SOP potash is often lumped into the general category of “fertilisers” with its poorer, less talented cousin – MOP potash.
To illustrate the gravity of this error, imagine SOP is the Grammy Award winning Cellist, Yo-Yo Ma who guest-stars with the New York Philharmonic at Carnegie Hall.
Now imagine MOP is an older sibling who plays Kazoo versions of Living On a Prayer in the washroom of the local legion.
Would you have the audacity to walk up to Yo-Yo and say, “I hear you and your brother are both energetic live performers”?
That’s how ignorant it is, to group SOP and MOP together.
Ninety percent of the global market is dominated by Muriate of Potash (MOP). This market is about 55 million tonnes per year. The high chloride content in MOP can damage fruit and vegetables crops.
There is lots of it, and it’s cheap.
Sulfate of potash (SOP) is premium fertilizer with annual demand of 6 million tonnes per year. It is used to boost production of high-value crops including tomatoes, spinach, carrots, cucumber, tobacco, strawberries, avocados etc.
There’s less of it, and it’s about 300% more expensive.
Potash Ridge’s (PRK.T) is determined to become a premier producer of SOP in North America. The company owns two SOP projects: the Valleyfield Project in Quebec, Canada, and the Blawn Mountain Project in Utah, USA.
Today I want to talk about the Blawn Mountain project because they just found something quite astonishing (and valuable) in their garbage.
Before we get into that, let’s review: PRK’s 43-101 Blawn Mountain Technical Report anticipates a surface mine with conventional crushing, roasting and leaching.
The proven and probable mineral reserves of 153 million tons support a 46-year project life. PRK aims to be the lowest cost producer of potassium sulphate in North America with net cash operating costs of $172/ton.
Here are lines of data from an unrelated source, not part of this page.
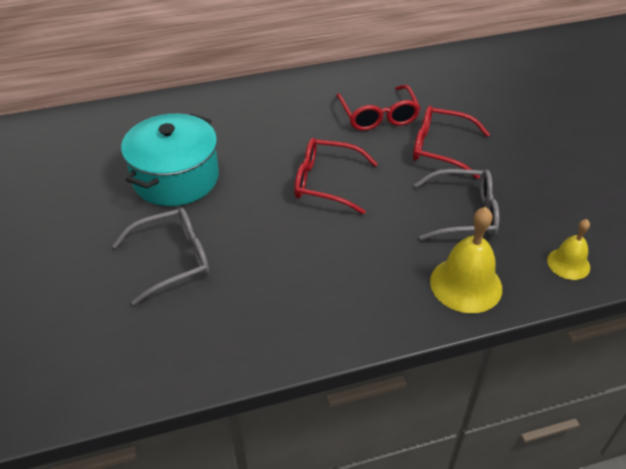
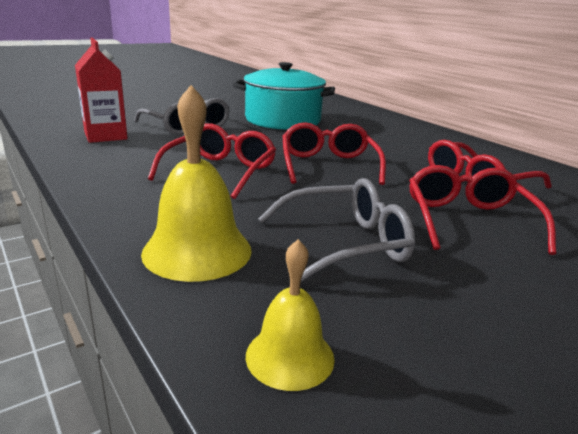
camera: 70 degrees right, 20 degrees down
grey glasses [414,169,499,240] -> grey glasses turned 90 degrees counterclockwise [258,178,415,282]
none -> red carton [75,38,128,143]
none -> red glasses [148,123,276,199]

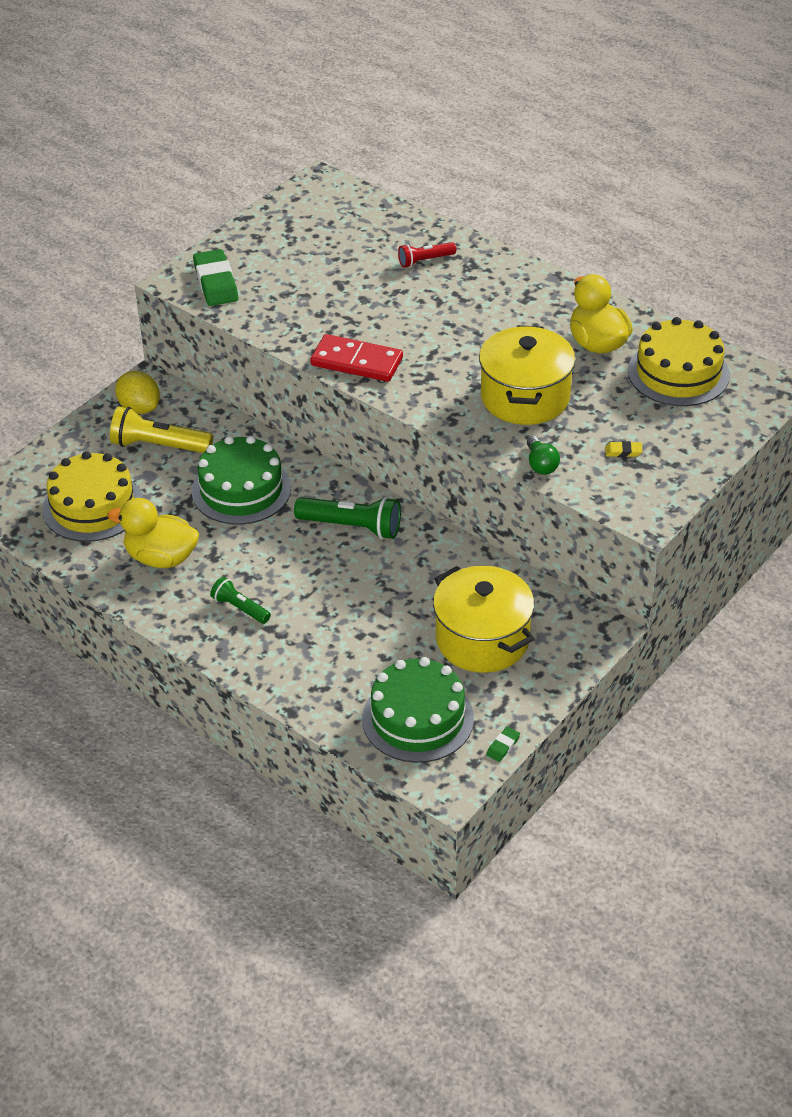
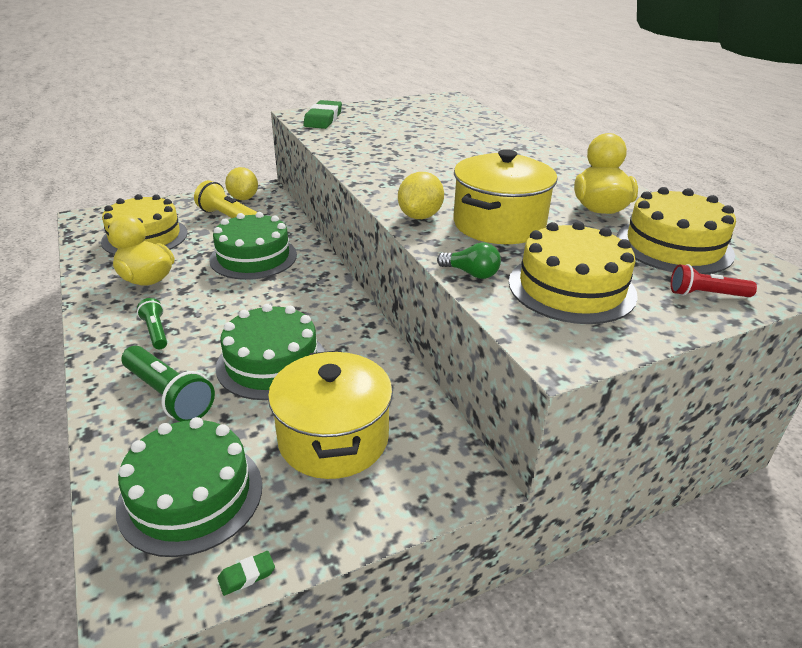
camera: 25 degrees right, 10 degrees down
green flashlight [294,497,401,539] -> green flashlight moved to [121,346,215,422]
red domino [310,334,403,382] -> none
red flashlight [398,242,456,268] -> red flashlight moved to [670,264,757,297]
green light bulb [527,436,560,475] -> green light bulb turned 75 degrees counterclockwise [437,243,501,279]
yellow eraser [605,441,642,457] -> yellow cake [509,221,638,324]
none -> green cake [216,304,325,400]
none -> yellow lemon [398,172,444,219]

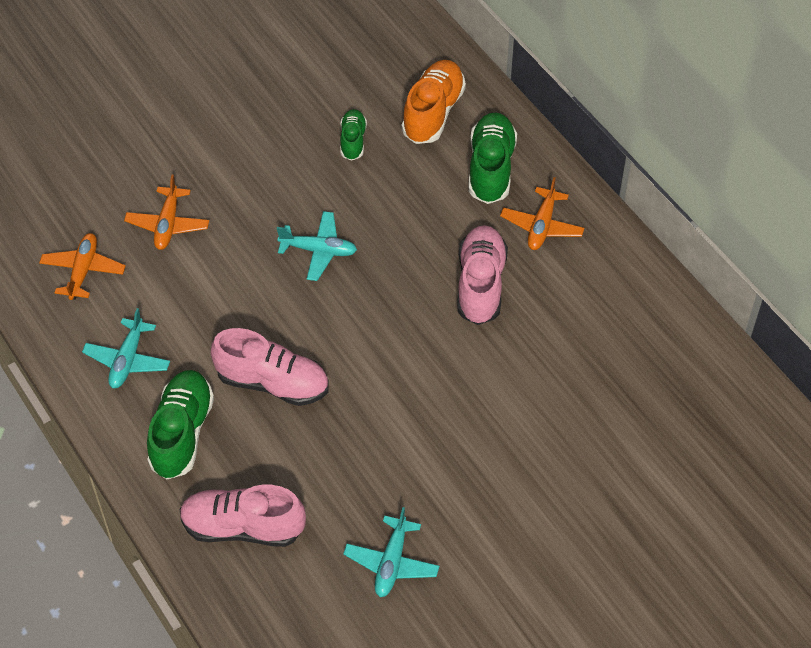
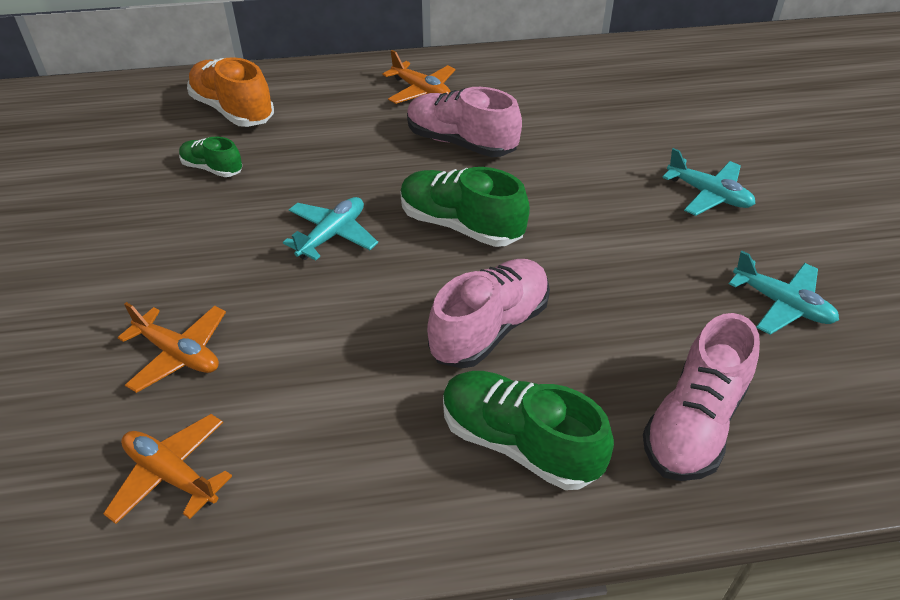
camera: 65 degrees left, 10 degrees down
turquoise plane [82,308,170,388] -> turquoise plane moved to [662,148,756,216]
green shoe [469,112,517,204] -> green shoe moved to [400,167,530,247]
Blawn Mountain is expected to deliver an after tax internal rate of return of 20.1%, based on assumed price of $675/ton for SOP.
After tax cash flow is projected to be $107 million per annum during first 10 years of operation after ramp-up; life of mine average of $128 million per annum.
I’m not a Financial Analyst, but those numbers look good enough to take to the bank.
But here’s the thing. The numbers just got better.
On April 19, 2017 PRK published an update to its Prefeasibility Technical Report – which assumed the production of 232,000 tons per year of SOP together with by-products of sulphuric and alunite reserves.
The alumina-rich material was assumed to go into the “tailings” aka: the garbage.
Since then, further scientific studies have revealed significant commercial value in the alumina-rich tailings.
The United States Geological Survey reports that in 2015, processed alumina sold for US$410 per ton.
Let’s say PRK was getting only half that (US$200 per ton), the alumina (which was going to be chucked out in the garbage) will generate $84 million a year in sales.
Yes, that’s sales…not profits…and the PRK press release contains the following sobering warning:
So let’s not get too excited.
Or should we?
The point is, a bright project just got incandescent. As so often happens in the mining industry, the news was buried in a press release beneath technical terms that would confound most retail investors.
The alumina-rich residue material has multiple industrial applications, including catalysts, electrical insulators, thermal sensors, grinding media and fast-growing applications in the pharmaceutical industry.
The Blawn Mountain Project is strategically located to supply alumina to the pharmaceutical industry.
Seattle and San Diego are big pharmaceutical hubs while Los Angles headquarters more than 100 pharmaceutical companies, generating tens of billions of dollars in sales.
Potash Ridge is conducting additional metallurgical testing to determine the most profitable method of extracting alumina from the tailings.
“Blawn Mountain is already a world-class SOP fertilizer project, with a long project life and very low operating costs,” stated Guy Bentinck, the Corporation’s CEO. “The realization of market demand for the alumina contained in our tailings provides tremendous value upside potential and diversity to our revenue stream.”
So let’s remember: the A-plot here is fertiliser. PRK intends to make sure we never run out of Guacamole or strawberry ice-cream.
But if you’re rummaging through your garbage and you discover an $84 million/year revenue stream – that’s not a bad thing. It can shift mine economics from “good” to “sexy”.
That should be music to PRK shareholders.
And yes – that’s cello – not the kazoo.
[Editor’s note: PRK currently trades at .22 with a market cap of $28.5 million.]
— Lukas Kane
FULL DISCLOSURE: Potash Ridge is an EQUITY.GURU marketing client.